§ Задание A:
Пожалуйста, перечислите всё, о существовании чего, согласно приведённому ниже фрагменту, «мы не знали».

§ Фрагмент текста:
=-=-=
Полиэтиленовые пакеты из Европы, США и даже Польши любовно мыли с мылом, сушили, заколов на веревках прищепками, используя их многократно. С такими пакетами шли и в театр, а если на них была напечатана красочная реклама какого-нибудь западного товара, о существовании которого мы только догадывались, то такой пакет ценился так же, как сегодня ценится роскошная одежда от Аrmani или от Versache.

Мы не знали, что такое туалетная бумага и на гвоздь накалывали резаные листы газеты «Правда». Еще мы не знали о существовании подгузников, прокладок, йогуртах, пластических операциях и зубной пасте «Колгейт», устраняющей кариес. Лечили зубы просто и незамысловато — мы их просто удаляли.
=-=-=
§ Задание B:
Отредактируйте сохранённые записи: замените в них «électrique» на «manuel», больше ничего не меняя.

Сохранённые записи
=-=-=
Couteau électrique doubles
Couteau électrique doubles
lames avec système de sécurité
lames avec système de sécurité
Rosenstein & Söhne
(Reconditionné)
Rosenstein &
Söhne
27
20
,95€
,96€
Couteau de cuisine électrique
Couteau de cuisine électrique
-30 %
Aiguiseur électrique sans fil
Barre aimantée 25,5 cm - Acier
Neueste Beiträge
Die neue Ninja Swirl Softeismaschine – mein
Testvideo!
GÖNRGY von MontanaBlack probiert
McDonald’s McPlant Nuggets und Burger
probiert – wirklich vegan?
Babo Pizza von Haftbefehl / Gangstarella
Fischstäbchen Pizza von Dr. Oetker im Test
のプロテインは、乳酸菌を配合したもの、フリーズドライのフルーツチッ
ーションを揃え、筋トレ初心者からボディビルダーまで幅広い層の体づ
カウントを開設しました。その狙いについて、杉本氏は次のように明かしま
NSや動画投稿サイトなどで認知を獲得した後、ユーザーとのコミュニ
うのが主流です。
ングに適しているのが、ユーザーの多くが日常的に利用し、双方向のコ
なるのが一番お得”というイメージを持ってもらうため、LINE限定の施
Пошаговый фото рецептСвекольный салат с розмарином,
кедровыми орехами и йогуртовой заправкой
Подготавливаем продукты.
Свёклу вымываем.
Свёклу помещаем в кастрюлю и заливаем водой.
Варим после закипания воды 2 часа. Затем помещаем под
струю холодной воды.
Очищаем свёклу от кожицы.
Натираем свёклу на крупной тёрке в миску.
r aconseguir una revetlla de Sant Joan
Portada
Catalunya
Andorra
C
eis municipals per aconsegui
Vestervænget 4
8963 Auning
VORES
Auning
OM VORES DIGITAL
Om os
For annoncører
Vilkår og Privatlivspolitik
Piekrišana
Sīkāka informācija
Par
=-=-=
§ Ответ A:
Подгузники, прокладки, йогурты, пластические операции, зубная паста «Колгейт».

§ Ответ B:
Couteau manuel doubles
Couteau manuel doubles
lames avec système de sécurité
lames avec système de sécurité
Rosenstein & Söhne
(Reconditionné)
Rosenstein &
Söhne
27
20
,95€
,96€
Couteau de cuisine manuel
Couteau de cuisine manuel
-30 %
Aiguiseur manuel sans fil
Barre aimantée 25,5 cm - Acier
Neueste Beiträge
Die neue Ninja Swirl Softeismaschine – mein
Testvideo!
GÖNRGY von MontanaBlack probiert
McDonald’s McPlant Nuggets und Burger
probiert – wirklich vegan?
Babo Pizza von Haftbefehl / Gangstarella
Fischstäbchen Pizza von Dr. Oetker im Test
のプロテインは、乳酸菌を配合したもの、フリーズドライのフルーツチッ
ーションを揃え、筋トレ初心者からボディビルダーまで幅広い層の体づ
カウントを開設しました。その狙いについて、杉本氏は次のように明かしま
NSや動画投稿サイトなどで認知を獲得した後、ユーザーとのコミュニ
うのが主流です。
ングに適しているのが、ユーザーの多くが日常的に利用し、双方向のコ
なるのが一番お得”というイメージを持ってもらうため、LINE限定の施
Пошаговый фото рецептСвекольный салат с розмарином,
кедровыми орехами и йогуртовой заправкой
Подготавливаем продукты.
Свёклу вымываем.
Свёклу помещаем в кастрюлю и заливаем водой.
Варим после закипания воды 2 часа. Затем помещаем под
струю холодной воды.
Очищаем свёклу от кожицы.
Натираем свёклу на крупной тёрке в миску.
r aconseguir una revetlla de Sant Joan
Portada
Catalunya
Andorra
C
eis municipals per aconsegui
Vestervænget 4
8963 Auning
VORES
Auning
OM VORES DIGITAL
Om os
For annoncører
Vilkår og Privatlivspolitik
Piekrišana
Sīkāka informācija
Par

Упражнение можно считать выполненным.